Почти прозрачные пальцы крепко и бережно обхватили голубого щенка и вытащили из сумки. В изголовье больничной кровати уже сидело несколько разноцветных зверей — розовый бегемот, вполне себе зелёная лягушка, сиреневый единорог и солнечных, огромных размеров котище. В этой славной компании только голубого щенка и не хватало!
— Подрался он… неудачно, — на этот раз почти честно ответила Лука и села на стул у стены. — В общем так, Алуся, он просил меня передать этот пакет, но не объяснил кому. Поэтому давай знакомиться ещё раз — меня зовут Лука, и я его…
— Девушка? — заинтересовалась Алуся.
— Знакомая, — поправила та. — А ты, Алуся Бабошкина, его…?
— Сестра, — церемонно кивнула девочка, — младшая. Родителей у нас нет, так что он мне и за маму, и за папу.
Вблизи Лука рассмотрела, что она старше, чем ей показалось вначале.
— Как это нет родителей? — удивилась она и подумала, что могла бы не спрашивать, а посмотреть пример в зеркале.
— Погибли в автокатастрофе, — Алуся говорила об этом спокойно, как человек, который или принял трагедию, или не помнит её. — А ему очень плохо?
— Не волнуйся, думаю, скоро он сможет тебя навестить сам, — улыбнулась Лука — в мастерстве Димыча она не сомневалась. — Ты лучше сумку разбери, там продукты некоторые надо в холодильник убрать!
— Поможете?
Вдвоём разобрали сумку, оттащили часть съестного в большой холодильник в конце коридора, а когда вернулись в палату, Алуся церемонно пригласила:
— Выпьете со мной чаю?
На столе лежали разнообразные конфеты в пакетах. Как тут можно было отказать?

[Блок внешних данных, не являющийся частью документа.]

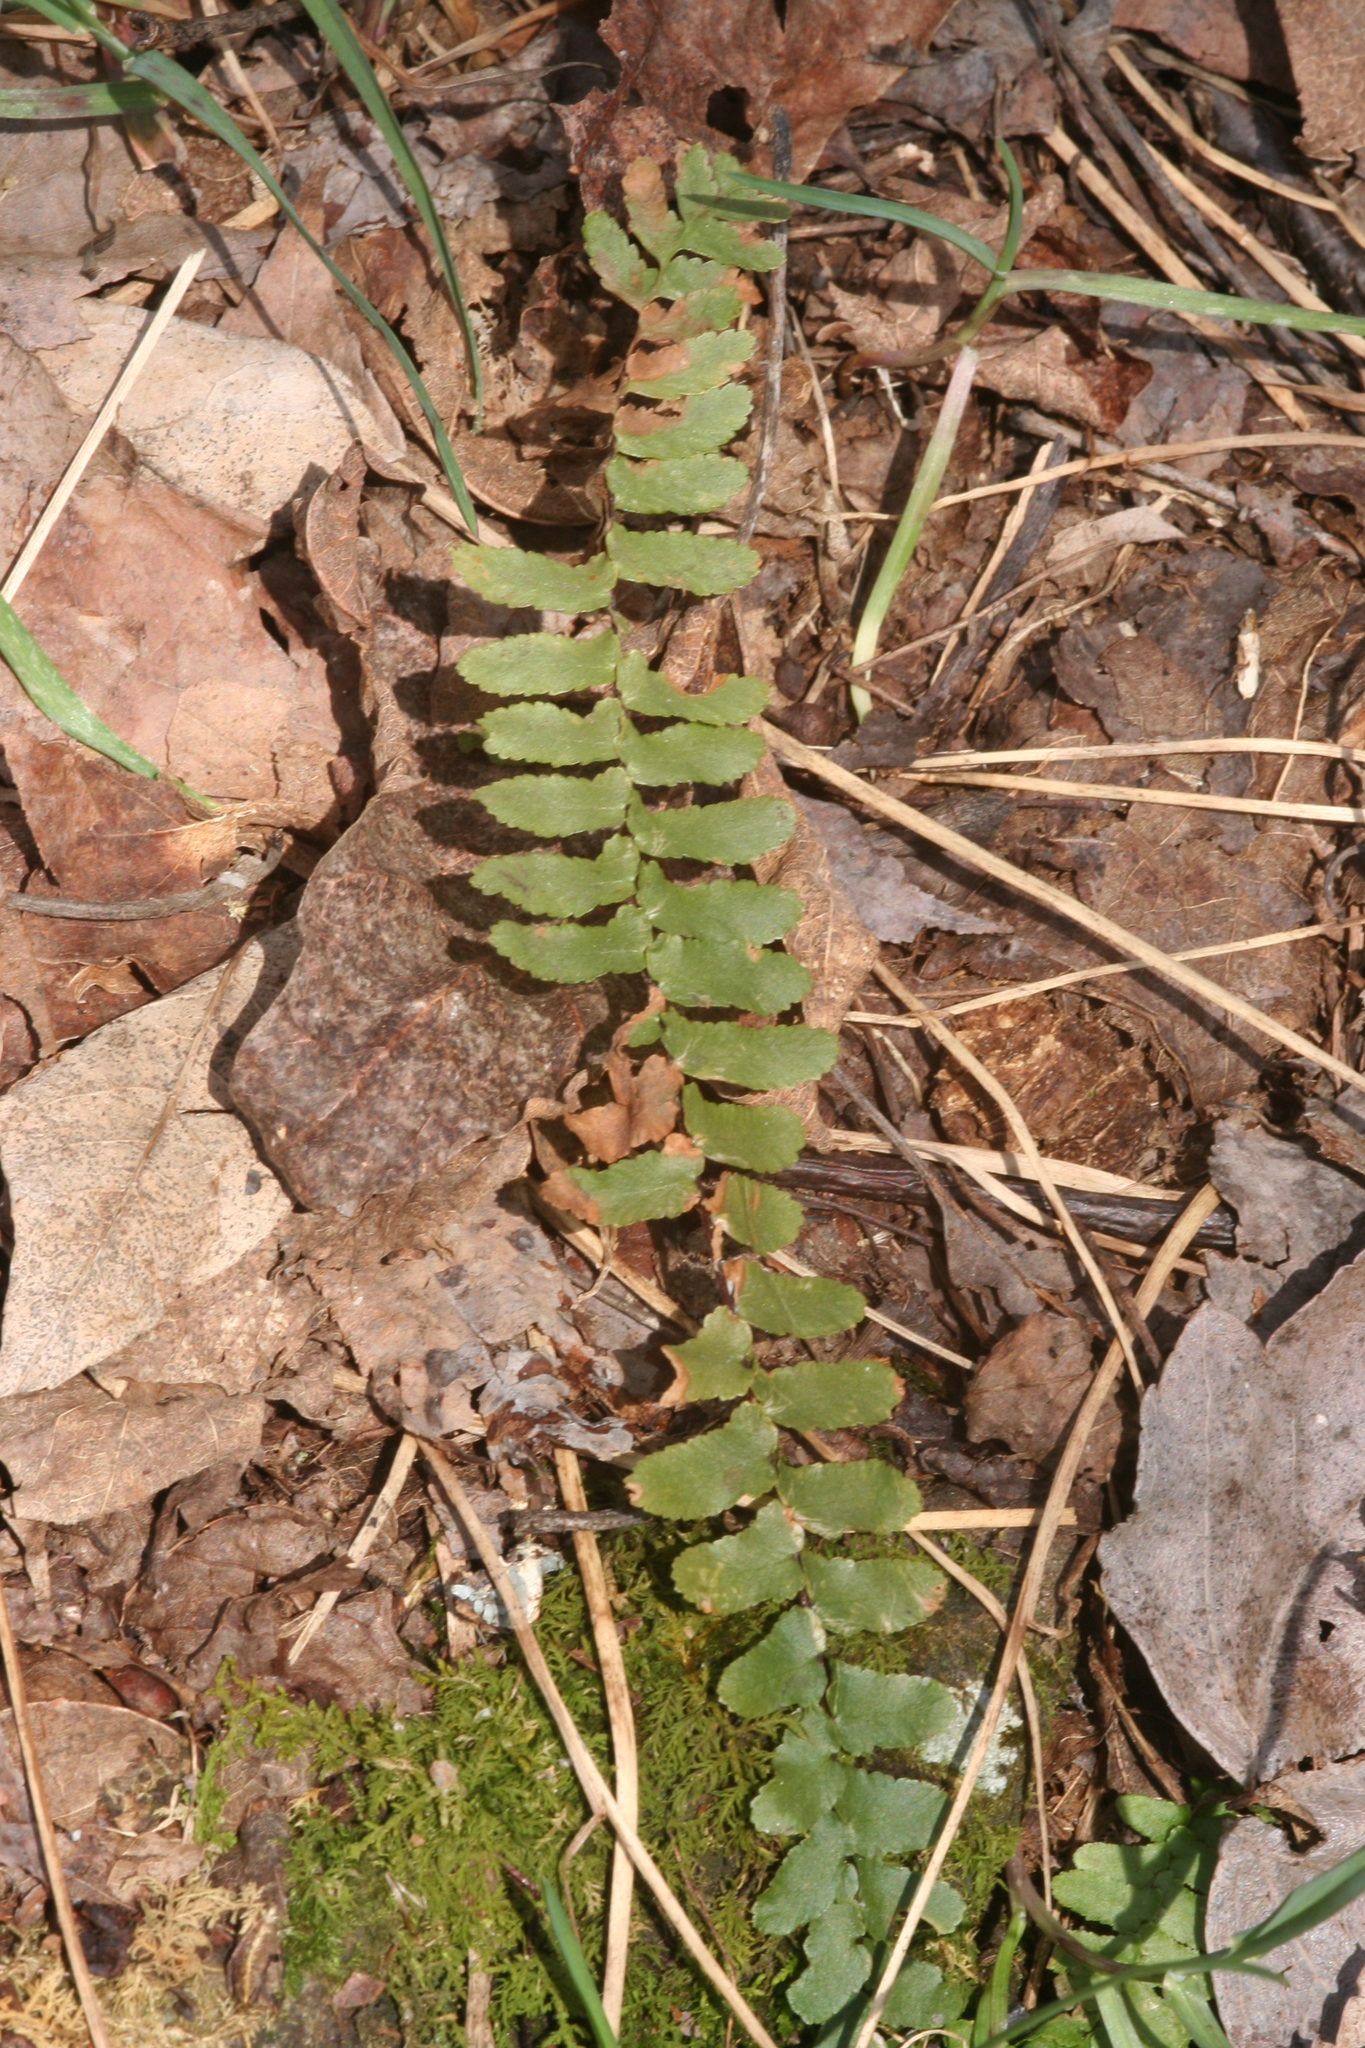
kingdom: Plantae
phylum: Tracheophyta
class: Polypodiopsida
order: Polypodiales
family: Aspleniaceae
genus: Asplenium
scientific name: Asplenium platyneuron
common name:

Шоколад сближает людей. За чаем Алуся задала Луке кучу вопросов — о ней, о её работе, о том, как она познакомилась с Яром, о коте и ещё о многом. Спустя час они болтали, как подружки, а Лука давила, давила, давила в сердце нехорошее ощущение, тень мысли о том, что из ЭТОЙ больницы не все выходят. И хоть и казалась эльф Алуся уже потусторонним существом, тонким, лёгким, прозрачным, слабым, Лука не могла, не хотела додумать эту мысль до конца.
— Девушка, время посещений закончено! — заглянула в палату румяная медсестра.
— Ой, — искренне расстроилась девочка.
Личико перемазано шоколадом, в глазах радость от неожиданного развлечения в виде посетительницы.
— Вот что, Алуся, — решительно сказала Лука, протягивая ей салфетку и поднимаясь, — я спрошу у Яра, можно ли мне тебя ещё раз навестить, договорились?
— Я сама у него спрошу! — расцвела девочка. — Когда явится! Ты мне ещё фотки своего кота покажешь?
— Конечно! Пока.
Только выйдя на улицу, Лука выдохнула. Сырой ветер казался сладким, куда слаще того самого, больничного, шоколада. Почему так произошло? Почему она больна? Смешная, непосредственная, маленькая — и с таким нечеловечески взрослыми глазами, словно глядела издалека… из-за порога. Почему? Почему? Почему?..
Ответов Лука так и не услышала.
Вторую половину дня она провела дома — заглаживала вину перед брошенным и обиженным Вольдемаром (сыром и креветочной пастой, в основном), занималась с Анфисой Павловной. Сегодня стихия слушалась её моментально. Горящий на ладони язычок пламени удавалось уменьшить до микроскопического, увеличить до впечатляющего и распространяющего опасный жар, свить в яркую ленту, пускаемую по всей кухне без ущерба для оной, и даже слепить в тугой опасный шарик, который Лука не хотела бы встретить ни одной из частей тела.